-- begin Excerpted text --

SECTION 2.09. Payments and
Computations . (a) The Borrower shall make each
payment hereunder and under the other Loan Documents, irrespective
of any right of counterclaim or set-off, not later than 2:00 P.M.
(New York City time) on the day when due in U.S. dollars to the
Administrative Agent at the Administrative Agent’s Account in
same day funds, with payments being received by the Administrative
Agent after such time being deemed to have been received on the
next succeeding Business Day. The Administrative Agent will
promptly thereafter cause like funds to be distributed (i) if such
payment by the Borrower is in respect of principal, interest,
commitment fees or any other Obligation then payable hereunder and
under the other Loan Documents to more than one Lender, to such
Lenders for the account of their respective Applicable Lending
Offices ratably in accordance with the amounts of such respective
Obligations then payable to such Lenders and (ii) if such payment
by the Borrower is in respect of any Obligation then payable
hereunder to one Lender, to such Lender for the account of its
Applicable Lending Office, in each case to be applied in accordance
with the terms of this Agreement. Upon its acceptance of an
Assignment and Acceptance and recording of the information
contained therein in the Register pursuant to Section 9.07(d), from
and after the effective date of such Assignment and Acceptance, the
Administrative Agent shall make all payments hereunder and under
the other Loan Documents in respect of the interest assigned
thereby to the assignee thereunder, and the parties to such
Assignment and Acceptance shall make all appropriate adjustments in
such payments for periods prior to such effective date directly
between themselves.
(b)
The Borrower
hereby authorizes each Lender and each of its Affiliates, if and to
the extent payment owed to such Lender is not made when due
hereunder or under the other Loan Documents to charge from time to
time, to the fullest extent permitted by law, against any or all of
the Borrower’s accounts with such Lender or such Affiliate
any amount so due.
(c)
All computations
of interest based on the Base Rate shall be made by the
Administrative Agent on the basis of a year of 365 or 366 days, as
the case may be, and all computations of interest based on the
Eurodollar Rate or the Federal Funds Rate shall be made by the
Administrative Agent on the basis of a year of 360 days, in each
case for the actual number of days (including the first day but
excluding the last day) occurring in the period for which such
interest is payable. Each determination by the Administrative
Agent of an interest rate hereunder shall be conclusive and binding
for all purposes, absent manifest error.

-- end Excerpted text --

Tasks for this exercise:
1. Please retype the loan agreement excerpt from "SECTION 2.09. Payments" down to "than 2:00 P.M.", with both ends included.
2. From the entries, echo everything from the line containing "Rendered at 2001 by 1125 pixels." down to the line containing "picture [81, 38, 198, 145]", both of those lines included.
The entries are unrelated to the loan agreement excerpt.

-- begin Records to process --

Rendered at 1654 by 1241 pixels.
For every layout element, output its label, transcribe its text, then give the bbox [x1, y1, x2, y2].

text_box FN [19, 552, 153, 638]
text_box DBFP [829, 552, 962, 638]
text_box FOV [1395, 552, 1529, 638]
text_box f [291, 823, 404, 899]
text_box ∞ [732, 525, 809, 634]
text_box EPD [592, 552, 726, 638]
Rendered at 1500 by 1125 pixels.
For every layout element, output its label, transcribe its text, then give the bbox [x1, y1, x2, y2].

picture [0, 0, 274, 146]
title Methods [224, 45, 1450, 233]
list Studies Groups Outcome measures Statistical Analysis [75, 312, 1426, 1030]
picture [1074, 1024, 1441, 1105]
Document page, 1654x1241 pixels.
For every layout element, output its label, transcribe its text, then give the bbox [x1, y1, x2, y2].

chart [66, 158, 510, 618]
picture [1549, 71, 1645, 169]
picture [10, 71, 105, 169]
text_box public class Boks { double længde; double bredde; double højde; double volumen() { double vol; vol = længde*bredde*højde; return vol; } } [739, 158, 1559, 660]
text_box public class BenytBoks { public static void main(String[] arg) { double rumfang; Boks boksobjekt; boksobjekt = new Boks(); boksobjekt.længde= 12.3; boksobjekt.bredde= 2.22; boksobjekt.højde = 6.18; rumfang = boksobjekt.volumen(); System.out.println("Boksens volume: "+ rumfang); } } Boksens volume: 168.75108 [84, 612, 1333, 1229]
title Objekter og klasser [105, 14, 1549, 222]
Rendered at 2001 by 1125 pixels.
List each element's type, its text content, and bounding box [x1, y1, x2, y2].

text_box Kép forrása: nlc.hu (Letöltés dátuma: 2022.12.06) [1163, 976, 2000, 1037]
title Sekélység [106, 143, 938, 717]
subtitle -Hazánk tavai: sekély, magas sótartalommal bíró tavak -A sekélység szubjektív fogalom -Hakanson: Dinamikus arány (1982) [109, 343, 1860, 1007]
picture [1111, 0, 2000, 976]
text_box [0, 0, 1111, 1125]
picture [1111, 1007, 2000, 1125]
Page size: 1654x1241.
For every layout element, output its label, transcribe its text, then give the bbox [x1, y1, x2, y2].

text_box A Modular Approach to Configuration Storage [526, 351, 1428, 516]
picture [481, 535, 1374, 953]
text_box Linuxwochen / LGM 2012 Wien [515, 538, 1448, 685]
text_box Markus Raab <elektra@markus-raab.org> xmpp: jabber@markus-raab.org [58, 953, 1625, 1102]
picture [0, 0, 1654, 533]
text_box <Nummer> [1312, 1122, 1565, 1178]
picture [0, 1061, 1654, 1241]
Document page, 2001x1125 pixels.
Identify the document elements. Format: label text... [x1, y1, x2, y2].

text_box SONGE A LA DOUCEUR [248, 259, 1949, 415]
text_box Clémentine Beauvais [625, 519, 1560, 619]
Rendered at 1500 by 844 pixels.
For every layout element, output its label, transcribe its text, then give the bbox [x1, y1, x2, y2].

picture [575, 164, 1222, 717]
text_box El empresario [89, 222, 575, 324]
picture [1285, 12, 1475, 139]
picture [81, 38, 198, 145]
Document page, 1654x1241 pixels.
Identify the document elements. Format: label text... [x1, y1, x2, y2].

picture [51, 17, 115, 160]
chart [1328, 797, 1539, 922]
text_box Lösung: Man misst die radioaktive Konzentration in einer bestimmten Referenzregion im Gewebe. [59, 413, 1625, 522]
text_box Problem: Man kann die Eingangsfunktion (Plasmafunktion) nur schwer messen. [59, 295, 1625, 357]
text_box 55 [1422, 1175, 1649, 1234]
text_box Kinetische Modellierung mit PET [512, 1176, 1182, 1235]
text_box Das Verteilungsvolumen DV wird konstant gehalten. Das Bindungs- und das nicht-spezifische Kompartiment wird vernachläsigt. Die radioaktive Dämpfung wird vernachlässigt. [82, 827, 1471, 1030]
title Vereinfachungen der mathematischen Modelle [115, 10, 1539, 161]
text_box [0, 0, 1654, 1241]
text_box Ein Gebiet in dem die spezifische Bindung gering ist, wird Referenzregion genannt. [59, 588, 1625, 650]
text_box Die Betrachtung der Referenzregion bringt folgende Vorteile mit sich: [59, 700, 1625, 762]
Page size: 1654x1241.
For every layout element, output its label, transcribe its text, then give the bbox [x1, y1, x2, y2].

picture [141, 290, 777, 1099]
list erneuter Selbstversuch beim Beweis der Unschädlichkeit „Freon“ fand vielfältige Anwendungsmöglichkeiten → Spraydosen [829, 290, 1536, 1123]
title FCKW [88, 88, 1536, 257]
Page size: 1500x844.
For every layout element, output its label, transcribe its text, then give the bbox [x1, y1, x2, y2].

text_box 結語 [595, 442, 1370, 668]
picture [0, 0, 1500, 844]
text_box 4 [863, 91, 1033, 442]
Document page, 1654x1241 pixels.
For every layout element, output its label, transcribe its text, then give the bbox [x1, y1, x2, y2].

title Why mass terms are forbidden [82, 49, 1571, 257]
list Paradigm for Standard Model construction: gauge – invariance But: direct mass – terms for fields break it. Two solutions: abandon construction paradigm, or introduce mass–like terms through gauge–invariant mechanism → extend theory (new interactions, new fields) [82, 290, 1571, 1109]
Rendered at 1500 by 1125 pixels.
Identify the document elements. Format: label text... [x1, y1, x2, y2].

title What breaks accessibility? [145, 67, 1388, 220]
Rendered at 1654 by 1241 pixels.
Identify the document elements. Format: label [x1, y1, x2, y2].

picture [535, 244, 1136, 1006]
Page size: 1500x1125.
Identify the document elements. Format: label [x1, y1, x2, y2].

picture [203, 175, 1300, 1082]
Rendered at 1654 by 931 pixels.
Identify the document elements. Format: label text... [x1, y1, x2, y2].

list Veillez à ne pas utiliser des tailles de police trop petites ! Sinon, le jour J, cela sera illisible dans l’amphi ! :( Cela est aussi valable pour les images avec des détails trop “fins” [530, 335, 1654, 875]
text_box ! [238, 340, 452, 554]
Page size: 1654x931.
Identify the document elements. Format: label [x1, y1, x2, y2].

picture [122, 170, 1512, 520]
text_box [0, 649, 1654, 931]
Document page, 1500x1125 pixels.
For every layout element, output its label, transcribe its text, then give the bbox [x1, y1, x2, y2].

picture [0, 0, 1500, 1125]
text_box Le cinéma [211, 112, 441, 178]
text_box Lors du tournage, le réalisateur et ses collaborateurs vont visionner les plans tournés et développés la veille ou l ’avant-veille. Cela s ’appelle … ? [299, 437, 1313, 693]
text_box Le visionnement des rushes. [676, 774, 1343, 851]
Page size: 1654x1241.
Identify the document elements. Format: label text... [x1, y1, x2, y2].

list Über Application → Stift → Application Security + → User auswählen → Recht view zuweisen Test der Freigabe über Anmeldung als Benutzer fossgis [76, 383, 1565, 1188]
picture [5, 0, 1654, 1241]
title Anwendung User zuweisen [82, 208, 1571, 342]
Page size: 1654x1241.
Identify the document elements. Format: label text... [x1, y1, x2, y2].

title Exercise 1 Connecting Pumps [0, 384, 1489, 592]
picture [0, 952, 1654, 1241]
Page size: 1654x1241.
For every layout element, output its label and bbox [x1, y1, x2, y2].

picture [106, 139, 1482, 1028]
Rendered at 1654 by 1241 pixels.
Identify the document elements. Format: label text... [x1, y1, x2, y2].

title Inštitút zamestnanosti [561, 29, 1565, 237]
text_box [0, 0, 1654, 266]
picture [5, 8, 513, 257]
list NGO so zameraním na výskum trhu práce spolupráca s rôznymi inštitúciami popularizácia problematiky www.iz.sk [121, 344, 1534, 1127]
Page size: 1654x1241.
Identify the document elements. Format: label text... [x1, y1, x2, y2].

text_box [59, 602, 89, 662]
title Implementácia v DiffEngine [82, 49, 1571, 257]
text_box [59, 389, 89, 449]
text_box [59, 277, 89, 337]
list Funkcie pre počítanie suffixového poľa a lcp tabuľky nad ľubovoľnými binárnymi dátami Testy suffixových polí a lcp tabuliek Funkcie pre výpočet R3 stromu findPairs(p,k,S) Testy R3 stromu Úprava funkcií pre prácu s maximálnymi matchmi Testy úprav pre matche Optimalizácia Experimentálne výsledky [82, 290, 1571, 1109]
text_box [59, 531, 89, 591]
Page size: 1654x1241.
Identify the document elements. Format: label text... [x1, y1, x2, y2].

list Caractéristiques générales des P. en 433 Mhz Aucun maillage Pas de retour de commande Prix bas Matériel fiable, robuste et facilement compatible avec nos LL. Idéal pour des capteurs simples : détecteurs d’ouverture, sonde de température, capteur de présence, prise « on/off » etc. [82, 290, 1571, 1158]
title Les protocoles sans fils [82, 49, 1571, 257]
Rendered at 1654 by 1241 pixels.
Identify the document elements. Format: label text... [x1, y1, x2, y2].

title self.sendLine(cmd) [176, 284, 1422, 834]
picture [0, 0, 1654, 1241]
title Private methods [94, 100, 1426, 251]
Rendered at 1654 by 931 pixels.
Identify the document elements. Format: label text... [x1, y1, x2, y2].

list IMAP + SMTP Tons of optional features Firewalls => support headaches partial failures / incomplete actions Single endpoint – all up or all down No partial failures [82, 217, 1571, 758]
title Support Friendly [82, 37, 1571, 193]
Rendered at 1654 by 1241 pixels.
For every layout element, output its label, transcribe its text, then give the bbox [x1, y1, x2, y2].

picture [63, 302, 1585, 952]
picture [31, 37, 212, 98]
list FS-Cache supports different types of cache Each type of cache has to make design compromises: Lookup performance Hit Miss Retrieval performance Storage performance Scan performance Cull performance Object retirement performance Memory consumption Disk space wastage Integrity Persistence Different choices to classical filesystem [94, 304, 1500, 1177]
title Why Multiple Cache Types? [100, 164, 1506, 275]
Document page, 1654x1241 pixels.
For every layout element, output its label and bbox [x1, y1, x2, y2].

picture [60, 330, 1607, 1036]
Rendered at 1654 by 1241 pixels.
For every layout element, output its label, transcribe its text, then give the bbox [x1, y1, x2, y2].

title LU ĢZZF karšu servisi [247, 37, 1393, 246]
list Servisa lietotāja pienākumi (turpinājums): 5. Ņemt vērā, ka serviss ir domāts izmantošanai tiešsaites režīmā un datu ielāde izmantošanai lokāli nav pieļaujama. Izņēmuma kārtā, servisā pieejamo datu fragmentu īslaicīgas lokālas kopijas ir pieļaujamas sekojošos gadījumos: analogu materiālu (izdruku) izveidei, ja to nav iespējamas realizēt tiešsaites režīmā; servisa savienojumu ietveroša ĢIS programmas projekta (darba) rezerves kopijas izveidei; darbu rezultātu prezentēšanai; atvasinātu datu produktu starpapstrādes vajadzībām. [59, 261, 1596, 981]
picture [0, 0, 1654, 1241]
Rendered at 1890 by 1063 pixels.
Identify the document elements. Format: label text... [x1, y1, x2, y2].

-- end Records to process --

Answers to the exercises:
1.
SECTION 2.09. Payments and
Computations . (a) The Borrower shall make each
payment hereunder and under the other Loan Documents, irrespective
of any right of counterclaim or set-off, not later than 2:00 P.M.

2.
Rendered at 2001 by 1125 pixels.
List each element's type, its text content, and bounding box [x1, y1, x2, y2].

text_box Kép forrása: nlc.hu (Letöltés dátuma: 2022.12.06) [1163, 976, 2000, 1037]
title Sekélység [106, 143, 938, 717]
subtitle -Hazánk tavai: sekély, magas sótartalommal bíró tavak -A sekélység szubjektív fogalom -Hakanson: Dinamikus arány (1982) [109, 343, 1860, 1007]
picture [1111, 0, 2000, 976]
text_box [0, 0, 1111, 1125]
picture [1111, 1007, 2000, 1125]
Page size: 1654x1241.
For every layout element, output its label, transcribe its text, then give the bbox [x1, y1, x2, y2].

text_box A Modular Approach to Configuration Storage [526, 351, 1428, 516]
picture [481, 535, 1374, 953]
text_box Linuxwochen / LGM 2012 Wien [515, 538, 1448, 685]
text_box Markus Raab <elektra@markus-raab.org> xmpp: jabber@markus-raab.org [58, 953, 1625, 1102]
picture [0, 0, 1654, 533]
text_box <Nummer> [1312, 1122, 1565, 1178]
picture [0, 1061, 1654, 1241]
Document page, 2001x1125 pixels.
Identify the document elements. Format: label text... [x1, y1, x2, y2].

text_box SONGE A LA DOUCEUR [248, 259, 1949, 415]
text_box Clémentine Beauvais [625, 519, 1560, 619]
Rendered at 1500 by 844 pixels.
For every layout element, output its label, transcribe its text, then give the bbox [x1, y1, x2, y2].

picture [575, 164, 1222, 717]
text_box El empresario [89, 222, 575, 324]
picture [1285, 12, 1475, 139]
picture [81, 38, 198, 145]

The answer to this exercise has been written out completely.